The present bust formed part of the collection of the celebrated couturier and connoisseur Jacques Doucet (1853-1929) who also owned Picasso's Les Demoiselles d'Avignon which he purchased directly from the artist. The auction held in 1912 at which Doucet sold part of his collection made the equivalent of over $1,300,000 on the first day alone and was reported by the New York Times to be 'by far the greatest amount ever obtained at a single day's auction'.

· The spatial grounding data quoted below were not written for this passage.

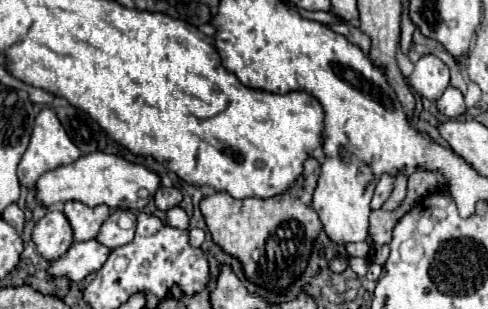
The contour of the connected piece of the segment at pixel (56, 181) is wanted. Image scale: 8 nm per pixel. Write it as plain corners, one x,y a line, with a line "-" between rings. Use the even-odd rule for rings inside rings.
92,152
86,156
80,156
76,162
54,168
46,174
42,174
36,182
36,202
40,202
44,208
50,208
54,204
64,204
68,200
80,200
82,204
88,204
90,208
106,204
112,210
142,210
152,198
154,192
160,186
160,178
154,172
148,172
140,164
126,162
120,156
104,154
104,152

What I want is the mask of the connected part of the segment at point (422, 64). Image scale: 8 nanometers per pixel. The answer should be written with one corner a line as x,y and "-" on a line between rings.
432,54
422,56
410,76
410,84
420,96
428,100
438,100
450,84
450,70
440,58

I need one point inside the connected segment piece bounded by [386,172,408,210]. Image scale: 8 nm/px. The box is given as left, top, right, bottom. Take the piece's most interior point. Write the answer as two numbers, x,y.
400,187

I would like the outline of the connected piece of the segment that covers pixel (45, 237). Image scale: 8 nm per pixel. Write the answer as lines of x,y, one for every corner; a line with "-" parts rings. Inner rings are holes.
58,210
46,212
44,218
40,218
32,230
32,240
46,260
56,260
66,254
70,244
74,242
72,238
72,228
66,216

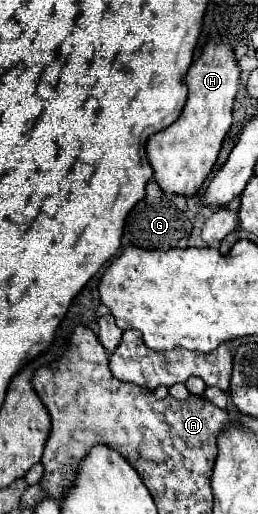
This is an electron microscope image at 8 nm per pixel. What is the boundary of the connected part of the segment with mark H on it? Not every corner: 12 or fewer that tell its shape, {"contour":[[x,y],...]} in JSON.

Although unsigned, the auction catalogue attributed the work to the French sculptor Augustin Pajou and proposed that the sitter was Pierre-Joseph Laurent (1713-1773). Laurent, who made his name and his fortune as an engineer who specialised in canal building, was ennobled by Louis XV in 1756 and made a knight of the Ordre de Saint Michel, the cross of which the sitter proudly wears on a sash across his chest. Although no painted portraits of Laurent survive, an engraving of him shows the same flared nostrils, short wig and prominent chin (see L. Thbaut, Le Mecanicien anobli, Pierre-Joseph Laurent 1713-1773, 1981, p. vii). It is interesting to note that Laurent designed the water-jets for the fountains of the Château de Brunoy at the top of which Pajou was commissioned to create a colossal figure of a river god, probably in the year 1760. It is therefore highly likely that the two men became acquainted during the course of this project at exactly the time of the creation of the present bust.
A thermoluminescence test performed by Oxford Authentication Ltd (sample number N117b90) states that the bust was last fired between 200 and 350 years ago.